Astronomers using the James Webb Space Telescope (JWST) have zoomed in on the faint and dusty rings around Uranus — and they are magnificent.
Located near the frigid edge of the solar system an average of 1.8 billion miles (2.9 billion kilometers) from the sun, Uranus is not often thought of as a ringed world, mainly because the icy planet is far too distant and faint to be seen from Earth with the naked eye. The same is doubly true for Uranus' 13 rings of ice and dust — most of which are so faint that astronomers couldn't confirm their existence until the Voyager 2 spacecraft made a close flyby of the planet in 1986, according to NASA (opens in new tab).
Related: 25 jaw-dropping James Webb Space Telescope images
Even through the powerful lens of the JWST — which is already famous for peering across the cosmos into the oldest galaxies and black holes in the universe — only 11 of Uranus' 13 known rings are visible. The planet's two outermost rings are so faint that they were only discovered by the Hubble Space Telescope in 2007, when the planet tilted in such a way relative to Earth that all its rings overlapped, according to NASA. It'll be another few decades before astronomers get another view like that; Uranus is the only planet that rotates on its side, rolling around the sun like a ball once every 84 years. That means Earth only gets to see the rare, edge-on view of Uranus' rings once every 42 years.
Uranus' unique orbit also means that its north pole — seen in this image as a bright region on the planet's right side — experiences many years of direct sunlight, followed by just as many years of total darkness. It's currently spring for Uranus' north pole, with summer scheduled to begin in 2028; meanwhile, the planet's south pole is angled off toward the darkness of space, totally invisible to Earth.
Last September, astronomers turned the JWST toward Neptune — Uranus' neighbor, and the most distant planet from the sun — to reveal that it too is surrounded by shimmering rings that are far too faint to see with the naked eye.

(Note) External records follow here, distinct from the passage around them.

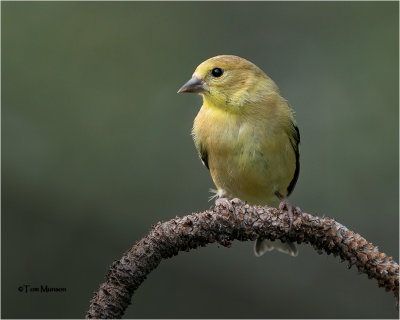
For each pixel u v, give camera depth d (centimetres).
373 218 1293
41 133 1369
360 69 1369
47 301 1271
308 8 1458
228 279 1348
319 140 1338
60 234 1329
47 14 1441
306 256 1362
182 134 1401
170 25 1482
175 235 641
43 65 1401
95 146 1372
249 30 1481
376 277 618
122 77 1427
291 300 1328
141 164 1377
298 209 694
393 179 1300
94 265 1319
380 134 1315
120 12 1474
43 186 1341
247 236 650
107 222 1350
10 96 1379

While they may look sheer and solid in telescope images like these, planetary rings are actually made of billions of fragments of icy rocks, some as large as boulders and others as tiny as dust motes. Scientists aren't sure how planetary rings form, but the process likely began around the same time as the solar system's formation, when our cosmic neighborhood was a chaotic collective of rocky chunks, according to the University of Colorado at Boulder (opens in new tab).